▸ **MATERIALS PROVIDED**
= Beginning of Section =
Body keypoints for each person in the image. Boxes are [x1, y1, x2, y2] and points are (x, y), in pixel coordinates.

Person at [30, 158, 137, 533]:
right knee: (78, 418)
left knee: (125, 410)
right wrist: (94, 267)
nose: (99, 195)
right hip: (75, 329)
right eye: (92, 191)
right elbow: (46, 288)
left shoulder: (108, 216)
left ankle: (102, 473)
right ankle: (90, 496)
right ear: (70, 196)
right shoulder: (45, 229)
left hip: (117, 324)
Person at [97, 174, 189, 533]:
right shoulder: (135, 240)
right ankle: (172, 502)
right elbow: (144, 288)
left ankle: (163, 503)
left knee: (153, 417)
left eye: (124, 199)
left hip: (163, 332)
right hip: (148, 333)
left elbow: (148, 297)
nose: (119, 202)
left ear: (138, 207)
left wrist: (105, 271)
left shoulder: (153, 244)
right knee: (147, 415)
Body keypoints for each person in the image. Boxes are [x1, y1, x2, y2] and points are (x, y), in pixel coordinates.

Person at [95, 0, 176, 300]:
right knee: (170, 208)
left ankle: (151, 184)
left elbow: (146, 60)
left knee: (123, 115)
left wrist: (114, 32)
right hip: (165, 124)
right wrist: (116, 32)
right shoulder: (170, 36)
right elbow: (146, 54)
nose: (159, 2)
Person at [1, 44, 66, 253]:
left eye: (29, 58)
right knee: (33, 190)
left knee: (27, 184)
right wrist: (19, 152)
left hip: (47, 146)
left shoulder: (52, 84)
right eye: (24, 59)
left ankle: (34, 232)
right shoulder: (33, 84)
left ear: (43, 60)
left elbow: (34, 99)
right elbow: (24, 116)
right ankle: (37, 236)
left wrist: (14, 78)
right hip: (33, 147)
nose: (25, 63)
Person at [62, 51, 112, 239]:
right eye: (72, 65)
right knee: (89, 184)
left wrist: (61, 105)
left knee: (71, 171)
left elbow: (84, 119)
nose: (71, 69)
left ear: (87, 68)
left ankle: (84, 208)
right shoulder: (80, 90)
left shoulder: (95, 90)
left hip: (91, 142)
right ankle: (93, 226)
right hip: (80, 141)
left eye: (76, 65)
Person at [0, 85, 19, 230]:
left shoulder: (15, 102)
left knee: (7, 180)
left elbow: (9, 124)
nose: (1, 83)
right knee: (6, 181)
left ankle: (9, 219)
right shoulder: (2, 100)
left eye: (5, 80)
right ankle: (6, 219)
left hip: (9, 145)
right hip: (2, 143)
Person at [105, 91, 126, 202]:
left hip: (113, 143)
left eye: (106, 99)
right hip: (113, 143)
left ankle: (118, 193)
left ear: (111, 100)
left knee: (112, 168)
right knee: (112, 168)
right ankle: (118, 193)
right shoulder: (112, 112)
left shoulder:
= End of Section =
▸ **GOAL OF THE EXERCISE**
Would you copy out exactly the lines from the one holding "left hip: (91, 142)" through the end of the entries above, both ends included?

▸ **RESPONSE TO THIS TASK**
left hip: (91, 142)
right ankle: (93, 226)
right hip: (80, 141)
left eye: (76, 65)
Person at [0, 85, 19, 230]:
left shoulder: (15, 102)
left knee: (7, 180)
left elbow: (9, 124)
nose: (1, 83)
right knee: (6, 181)
left ankle: (9, 219)
right shoulder: (2, 100)
left eye: (5, 80)
right ankle: (6, 219)
left hip: (9, 145)
right hip: (2, 143)
Person at [105, 91, 126, 202]:
left hip: (113, 143)
left eye: (106, 99)
right hip: (113, 143)
left ankle: (118, 193)
left ear: (111, 100)
left knee: (112, 168)
right knee: (112, 168)
right ankle: (118, 193)
right shoulder: (112, 112)
left shoulder:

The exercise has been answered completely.